WHAT YOU NEED TO DO:
Please convert all the lines below into a Markdown table with two columns, Row and Line, giving each line its own numbered row and leaving out any blank lines.

— start —

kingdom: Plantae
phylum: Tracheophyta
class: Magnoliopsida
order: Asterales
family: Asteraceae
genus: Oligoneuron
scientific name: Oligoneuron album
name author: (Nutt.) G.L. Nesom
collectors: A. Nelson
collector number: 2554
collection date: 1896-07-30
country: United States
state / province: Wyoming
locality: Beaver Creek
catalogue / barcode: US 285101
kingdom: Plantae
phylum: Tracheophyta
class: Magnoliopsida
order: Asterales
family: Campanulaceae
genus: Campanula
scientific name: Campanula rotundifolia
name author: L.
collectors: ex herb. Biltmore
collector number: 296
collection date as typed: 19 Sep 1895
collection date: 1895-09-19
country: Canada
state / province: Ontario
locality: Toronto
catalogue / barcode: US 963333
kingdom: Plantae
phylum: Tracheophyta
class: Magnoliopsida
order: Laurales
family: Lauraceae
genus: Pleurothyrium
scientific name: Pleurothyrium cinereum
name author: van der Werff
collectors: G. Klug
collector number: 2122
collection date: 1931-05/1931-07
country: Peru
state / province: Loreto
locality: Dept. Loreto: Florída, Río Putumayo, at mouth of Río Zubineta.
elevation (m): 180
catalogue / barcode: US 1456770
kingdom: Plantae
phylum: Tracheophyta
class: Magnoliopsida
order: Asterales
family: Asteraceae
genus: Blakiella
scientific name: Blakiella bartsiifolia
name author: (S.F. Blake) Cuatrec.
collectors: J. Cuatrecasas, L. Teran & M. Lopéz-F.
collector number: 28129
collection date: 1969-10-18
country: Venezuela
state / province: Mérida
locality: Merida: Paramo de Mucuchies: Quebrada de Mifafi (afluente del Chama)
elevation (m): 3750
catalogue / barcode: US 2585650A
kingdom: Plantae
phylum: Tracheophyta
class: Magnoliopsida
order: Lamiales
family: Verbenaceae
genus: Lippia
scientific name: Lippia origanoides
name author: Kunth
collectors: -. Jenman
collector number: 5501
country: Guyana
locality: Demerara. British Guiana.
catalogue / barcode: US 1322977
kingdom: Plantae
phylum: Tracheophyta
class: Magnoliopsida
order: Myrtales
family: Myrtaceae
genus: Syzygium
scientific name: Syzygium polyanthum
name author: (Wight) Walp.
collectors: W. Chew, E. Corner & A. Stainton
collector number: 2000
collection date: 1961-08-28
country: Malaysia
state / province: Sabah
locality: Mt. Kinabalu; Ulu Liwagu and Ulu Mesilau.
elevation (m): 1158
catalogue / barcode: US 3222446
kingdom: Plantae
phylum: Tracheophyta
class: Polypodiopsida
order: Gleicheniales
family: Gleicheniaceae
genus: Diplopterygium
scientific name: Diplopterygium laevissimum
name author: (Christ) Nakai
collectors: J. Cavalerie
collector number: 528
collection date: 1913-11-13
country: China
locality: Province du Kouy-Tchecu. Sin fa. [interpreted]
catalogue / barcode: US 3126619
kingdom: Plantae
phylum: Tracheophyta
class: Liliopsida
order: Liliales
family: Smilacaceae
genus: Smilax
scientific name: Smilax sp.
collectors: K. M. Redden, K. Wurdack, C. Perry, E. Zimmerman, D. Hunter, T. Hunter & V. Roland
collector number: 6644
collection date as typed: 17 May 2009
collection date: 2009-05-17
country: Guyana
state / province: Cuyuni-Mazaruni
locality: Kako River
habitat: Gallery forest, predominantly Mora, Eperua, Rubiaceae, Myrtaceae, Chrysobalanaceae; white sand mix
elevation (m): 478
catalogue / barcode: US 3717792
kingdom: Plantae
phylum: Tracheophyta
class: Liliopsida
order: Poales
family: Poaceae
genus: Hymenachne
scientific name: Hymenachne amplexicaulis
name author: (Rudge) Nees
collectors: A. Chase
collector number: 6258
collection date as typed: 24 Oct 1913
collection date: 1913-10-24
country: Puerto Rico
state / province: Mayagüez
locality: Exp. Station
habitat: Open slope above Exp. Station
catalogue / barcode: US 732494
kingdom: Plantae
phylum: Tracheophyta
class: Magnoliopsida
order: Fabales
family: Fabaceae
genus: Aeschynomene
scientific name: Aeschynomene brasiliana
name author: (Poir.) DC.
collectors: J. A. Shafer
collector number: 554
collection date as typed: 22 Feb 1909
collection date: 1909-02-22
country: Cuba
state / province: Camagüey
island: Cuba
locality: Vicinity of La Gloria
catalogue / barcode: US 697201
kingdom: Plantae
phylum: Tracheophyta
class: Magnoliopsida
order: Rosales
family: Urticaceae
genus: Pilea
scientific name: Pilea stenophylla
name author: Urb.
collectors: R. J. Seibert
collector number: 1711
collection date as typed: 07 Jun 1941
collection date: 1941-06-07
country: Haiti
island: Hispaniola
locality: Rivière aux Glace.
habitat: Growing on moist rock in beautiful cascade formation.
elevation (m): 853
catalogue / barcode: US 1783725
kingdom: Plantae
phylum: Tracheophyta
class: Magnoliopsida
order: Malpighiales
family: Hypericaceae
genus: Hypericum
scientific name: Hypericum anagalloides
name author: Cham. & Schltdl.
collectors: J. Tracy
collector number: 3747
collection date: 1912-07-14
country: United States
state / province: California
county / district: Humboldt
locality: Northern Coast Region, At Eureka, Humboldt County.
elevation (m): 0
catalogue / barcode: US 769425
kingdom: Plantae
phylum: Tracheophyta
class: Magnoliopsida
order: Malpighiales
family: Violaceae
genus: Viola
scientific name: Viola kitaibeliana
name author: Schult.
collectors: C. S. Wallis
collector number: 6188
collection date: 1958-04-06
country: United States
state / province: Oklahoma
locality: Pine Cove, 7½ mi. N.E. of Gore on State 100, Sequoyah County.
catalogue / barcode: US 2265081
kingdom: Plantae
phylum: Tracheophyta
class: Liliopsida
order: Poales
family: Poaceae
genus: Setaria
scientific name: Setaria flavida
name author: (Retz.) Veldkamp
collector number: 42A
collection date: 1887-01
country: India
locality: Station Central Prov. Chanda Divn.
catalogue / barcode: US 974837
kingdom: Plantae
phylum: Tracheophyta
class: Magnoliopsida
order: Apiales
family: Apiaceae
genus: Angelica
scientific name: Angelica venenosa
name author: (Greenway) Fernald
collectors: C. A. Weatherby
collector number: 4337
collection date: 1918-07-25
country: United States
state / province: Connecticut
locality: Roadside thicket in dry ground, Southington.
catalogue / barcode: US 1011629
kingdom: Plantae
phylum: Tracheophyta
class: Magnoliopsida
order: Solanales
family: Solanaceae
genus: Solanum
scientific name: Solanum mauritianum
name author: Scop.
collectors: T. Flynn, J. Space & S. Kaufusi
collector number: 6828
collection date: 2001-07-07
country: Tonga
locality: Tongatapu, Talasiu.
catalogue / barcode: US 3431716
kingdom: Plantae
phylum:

— end —

ANSWER TO THE TASK:
| Row | Line |
|---|---|
| 1 | kingdom: Plantae |
| 2 | phylum: Tracheophyta |
| 3 | class: Magnoliopsida |
| 4 | order: Asterales |
| 5 | family: Asteraceae |
| 6 | genus: Oligoneuron |
| 7 | scientific name: Oligoneuron album |
| 8 | name author: (Nutt.) G.L. Nesom |
| 9 | collectors: A. Nelson |
| 10 | collector number: 2554 |
| 11 | collection date: 1896-07-30 |
| 12 | country: United States |
| 13 | state / province: Wyoming |
| 14 | locality: Beaver Creek |
| 15 | catalogue / barcode: US 285101 |
| 16 | kingdom: Plantae |
| 17 | phylum: Tracheophyta |
| 18 | class: Magnoliopsida |
| 19 | order: Asterales |
| 20 | family: Campanulaceae |
| 21 | genus: Campanula |
| 22 | scientific name: Campanula rotundifolia |
| 23 | name author: L. |
| 24 | collectors: ex herb. Biltmore |
| 25 | collector number: 296 |
| 26 | collection date as typed: 19 Sep 1895 |
| 27 | collection date: 1895-09-19 |
| 28 | country: Canada |
| 29 | state / province: Ontario |
| 30 | locality: Toronto |
| 31 | catalogue / barcode: US 963333 |
| 32 | kingdom: Plantae |
| 33 | phylum: Tracheophyta |
| 34 | class: Magnoliopsida |
| 35 | order: Laurales |
| 36 | family: Lauraceae |
| 37 | genus: Pleurothyrium |
| 38 | scientific name: Pleurothyrium cinereum |
| 39 | name author: van der Werff |
| 40 | collectors: G. Klug |
| 41 | collector number: 2122 |
| 42 | collection date: 1931-05/1931-07 |
| 43 | country: Peru |
| 44 | state / province: Loreto |
| 45 | locality: Dept. Loreto: Florída, Río Putumayo, at mouth of Río Zubineta. |
| 46 | elevation (m): 180 |
| 47 | catalogue / barcode: US 1456770 |
| 48 | kingdom: Plantae |
| 49 | phylum: Tracheophyta |
| 50 | class: Magnoliopsida |
| 51 | order: Asterales |
| 52 | family: Asteraceae |
| 53 | genus: Blakiella |
| 54 | scientific name: Blakiella bartsiifolia |
| 55 | name author: (S.F. Blake) Cuatrec. |
| 56 | collectors: J. Cuatrecasas, L. Teran & M. Lopéz-F. |
| 57 | collector number: 28129 |
| 58 | collection date: 1969-10-18 |
| 59 | country: Venezuela |
| 60 | state / province: Mérida |
| 61 | locality: Merida: Paramo de Mucuchies: Quebrada de Mifafi (afluente del Chama) |
| 62 | elevation (m): 3750 |
| 63 | catalogue / barcode: US 2585650A |
| 64 | kingdom: Plantae |
| 65 | phylum: Tracheophyta |
| 66 | class: Magnoliopsida |
| 67 | order: Lamiales |
| 68 | family: Verbenaceae |
| 69 | genus: Lippia |
| 70 | scientific name: Lippia origanoides |
| 71 | name author: Kunth |
| 72 | collectors: -. Jenman |
| 73 | collector number: 5501 |
| 74 | country: Guyana |
| 75 | locality: Demerara. British Guiana. |
| 76 | catalogue / barcode: US 1322977 |
| 77 | kingdom: Plantae |
| 78 | phylum: Tracheophyta |
| 79 | class: Magnoliopsida |
| 80 | order: Myrtales |
| 81 | family: Myrtaceae |
| 82 | genus: Syzygium |
| 83 | scientific name: Syzygium polyanthum |
| 84 | name author: (Wight) Walp. |
| 85 | collectors: W. Chew, E. Corner & A. Stainton |
| 86 | collector number: 2000 |
| 87 | collection date: 1961-08-28 |
| 88 | country: Malaysia |
| 89 | state / province: Sabah |
| 90 | locality: Mt. Kinabalu; Ulu Liwagu and Ulu Mesilau. |
| 91 | elevation (m): 1158 |
| 92 | catalogue / barcode: US 3222446 |
| 93 | kingdom: Plantae |
| 94 | phylum: Tracheophyta |
| 95 | class: Polypodiopsida |
| 96 | order: Gleicheniales |
| 97 | family: Gleicheniaceae |
| 98 | genus: Diplopterygium |
| 99 | scientific name: Diplopterygium laevissimum |
| 100 | name author: (Christ) Nakai |
| 101 | collectors: J. Cavalerie |
| 102 | collector number: 528 |
| 103 | collection date: 1913-11-13 |
| 104 | country: China |
| 105 | locality: Province du Kouy-Tchecu. Sin fa. [interpreted] |
| 106 | catalogue / barcode: US 3126619 |
| 107 | kingdom: Plantae |
| 108 | phylum: Tracheophyta |
| 109 | class: Liliopsida |
| 110 | order: Liliales |
| 111 | family: Smilacaceae |
| 112 | genus: Smilax |
| 113 | scientific name: Smilax sp. |
| 114 | collectors: K. M. Redden, K. Wurdack, C. Perry, E. Zimmerman, D. Hunter, T. Hunter & V. Roland |
| 115 | collector number: 6644 |
| 116 | collection date as typed: 17 May 2009 |
| 117 | collection date: 2009-05-17 |
| 118 | country: Guyana |
| 119 | state / province: Cuyuni-Mazaruni |
| 120 | locality: Kako River |
| 121 | habitat: Gallery forest, predominantly Mora, Eperua, Rubiaceae, Myrtaceae, Chrysobalanaceae; white sand mix |
| 122 | elevation (m): 478 |
| 123 | catalogue / barcode: US 3717792 |
| 124 | kingdom: Plantae |
| 125 | phylum: Tracheophyta |
| 126 | class: Liliopsida |
| 127 | order: Poales |
| 128 | family: Poaceae |
| 129 | genus: Hymenachne |
| 130 | scientific name: Hymenachne amplexicaulis |
| 131 | name author: (Rudge) Nees |
| 132 | collectors: A. Chase |
| 133 | collector number: 6258 |
| 134 | collection date as typed: 24 Oct 1913 |
| 135 | collection date: 1913-10-24 |
| 136 | country: Puerto Rico |
| 137 | state / province: Mayagüez |
| 138 | locality: Exp. Station |
| 139 | habitat: Open slope above Exp. Station |
| 140 | catalogue / barcode: US 732494 |
| 141 | kingdom: Plantae |
| 142 | phylum: Tracheophyta |
| 143 | class: Magnoliopsida |
| 144 | order: Fabales |
| 145 | family: Fabaceae |
| 146 | genus: Aeschynomene |
| 147 | scientific name: Aeschynomene brasiliana |
| 148 | name author: (Poir.) DC. |
| 149 | collectors: J. A. Shafer |
| 150 | collector number: 554 |
| 151 | collection date as typed: 22 Feb 1909 |
| 152 | collection date: 1909-02-22 |
| 153 | country: Cuba |
| 154 | state / province: Camagüey |
| 155 | island: Cuba |
| 156 | locality: Vicinity of La Gloria |
| 157 | catalogue / barcode: US 697201 |
| 158 | kingdom: Plantae |
| 159 | phylum: Tracheophyta |
| 160 | class: Magnoliopsida |
| 161 | order: Rosales |
| 162 | family: Urticaceae |
| 163 | genus: Pilea |
| 164 | scientific name: Pilea stenophylla |
| 165 | name author: Urb. |
| 166 | collectors: R. J. Seibert |
| 167 | collector number: 1711 |
| 168 | collection date as typed: 07 Jun 1941 |
| 169 | collection date: 1941-06-07 |
| 170 | country: Haiti |
| 171 | island: Hispaniola |
| 172 | locality: Rivière aux Glace. |
| 173 | habitat: Growing on moist rock in beautiful cascade formation. |
| 174 | elevation (m): 853 |
| 175 | catalogue / barcode: US 1783725 |
| 176 | kingdom: Plantae |
| 177 | phylum: Tracheophyta |
| 178 | class: Magnoliopsida |
| 179 | order: Malpighiales |
| 180 | family: Hypericaceae |
| 181 | genus: Hypericum |
| 182 | scientific name: Hypericum anagalloides |
| 183 | name author: Cham. & Schltdl. |
| 184 | collectors: J. Tracy |
| 185 | collector number: 3747 |
| 186 | collection date: 1912-07-14 |
| 187 | country: United States |
| 188 | state / province: California |
| 189 | county / district: Humboldt |
| 190 | locality: Northern Coast Region, At Eureka, Humboldt County. |
| 191 | elevation (m): 0 |
| 192 | catalogue / barcode: US 769425 |
| 193 | kingdom: Plantae |
| 194 | phylum: Tracheophyta |
| 195 | class: Magnoliopsida |
| 196 | order: Malpighiales |
| 197 | family: Violaceae |
| 198 | genus: Viola |
| 199 | scientific name: Viola kitaibeliana |
| 200 | name author: Schult. |
| 201 | collectors: C. S. Wallis |
| 202 | collector number: 6188 |
| 203 | collection date: 1958-04-06 |
| 204 | country: United States |
| 205 | state / province: Oklahoma |
| 206 | locality: Pine Cove, 7½ mi. N.E. of Gore on State 100, Sequoyah County. |
| 207 | catalogue / barcode: US 2265081 |
| 208 | kingdom: Plantae |
| 209 | phylum: Tracheophyta |
| 210 | class: Liliopsida |
| 211 | order: Poales |
| 212 | family: Poaceae |
| 213 | genus: Setaria |
| 214 | scientific name: Setaria flavida |
| 215 | name author: (Retz.) Veldkamp |
| 216 | collector number: 42A |
| 217 | collection date: 1887-01 |
| 218 | country: India |
| 219 | locality: Station Central Prov. Chanda Divn. |
| 220 | catalogue / barcode: US 974837 |
| 221 | kingdom: Plantae |
| 222 | phylum: Tracheophyta |
| 223 | class: Magnoliopsida |
| 224 | order: Apiales |
| 225 | family: Apiaceae |
| 226 | genus: Angelica |
| 227 | scientific name: Angelica venenosa |
| 228 | name author: (Greenway) Fernald |
| 229 | collectors: C. A. Weatherby |
| 230 | collector number: 4337 |
| 231 | collection date: 1918-07-25 |
| 232 | country: United States |
| 233 | state / province: Connecticut |
| 234 | locality: Roadside thicket in dry ground, Southington. |
| 235 | catalogue / barcode: US 1011629 |
| 236 | kingdom: Plantae |
| 237 | phylum: Tracheophyta |
| 238 | class: Magnoliopsida |
| 239 | order: Solanales |
| 240 | family: Solanaceae |
| 241 | genus: Solanum |
| 242 | scientific name: Solanum mauritianum |
| 243 | name author: Scop. |
| 244 | collectors: T. Flynn, J. Space & S. Kaufusi |
| 245 | collector number: 6828 |
| 246 | collection date: 2001-07-07 |
| 247 | country: Tonga |
| 248 | locality: Tongatapu, Talasiu. |
| 249 | catalogue / barcode: US 3431716 |
| 250 | kingdom: Plantae |
| 251 | phylum: |